ABSTRACT

He never knew how it started, the dancing business. But then, like so many supposed childhood memories, it only seems half real at a distance. How many were really his own memories and how many were things she had told him so often that he thought he remembered them? But this must be a real one in some way because he could see the dance itself, and she had never told him about that, just that he danced for the ladies. It was a strange little affair: hop skips in a circle, arms outstretched like an ungainly bird trying to take off; then hands above the head, palms together, and twirl and twirl and twirl until dizzy; then a dreamy swinging lurch in a circle in the other direction. A bizarre kind of bird dance to be sure. Perhaps he had been inspired by watching the plovers on the moors, with their pathetic attempts to feign wing injury, to lead him away from their nests. But surely that came later, when he was older?

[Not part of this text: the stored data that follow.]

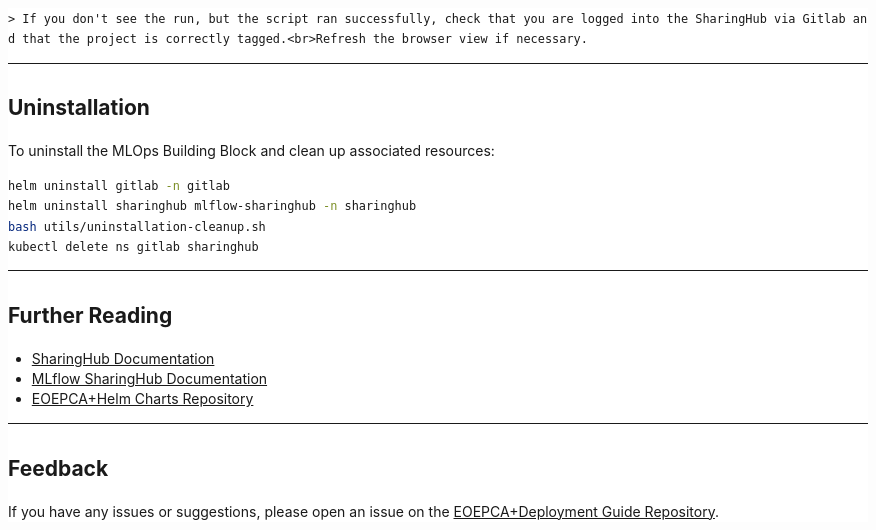     > If you don't see the run, but the script ran successfully, check that you are logged into the SharingHub via Gitlab and that the project is correctly tagged.<br>Refresh the browser view if necessary.

---

## Uninstallation

To uninstall the MLOps Building Block and clean up associated resources:

```bash
helm uninstall gitlab -n gitlab
helm uninstall sharinghub mlflow-sharinghub -n sharinghub
bash utils/uninstallation-cleanup.sh
kubectl delete ns gitlab sharinghub
```

---

## Further Reading

- [SharingHub Documentation](https://github.com/csgroup-oss/sharinghub)
- [MLflow SharingHub Documentation](https://github.com/csgroup-oss/mlflow-sharinghub)
- [EOEPCA+Helm Charts Repository](https://github.com/EOEPCA/helm-charts)

---

## Feedback

If you have any issues or suggestions, please open an issue on the [EOEPCA+Deployment Guide Repository](https://github.com/EOEPCA/deployment-guide/issues).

Dancing for the biscuit-counter ladies started when he was about two years old. But he would have already been to the moors by then. Not alone. They would have been with him. Alone came later. But wherever it came from, the dance was a hit. The Woolworth Ladies applauded and cooed, and gave him gingersnaps and biscuits with cream-filled centers: little luxuries that were way beyond the penny bag of broken arrowroots they came to get. He always saved the luxuries and gave them to her after they left Woolworth’s, and then they shared them. At least that’s what she told him. He was such a thoughtful toddler. Again in retrospect he wondered. A normal toddler would surely have scoffed the lot at the first chance. Two-year-olds are not known for delayed gratification on this scale. But then, was he a normal toddler?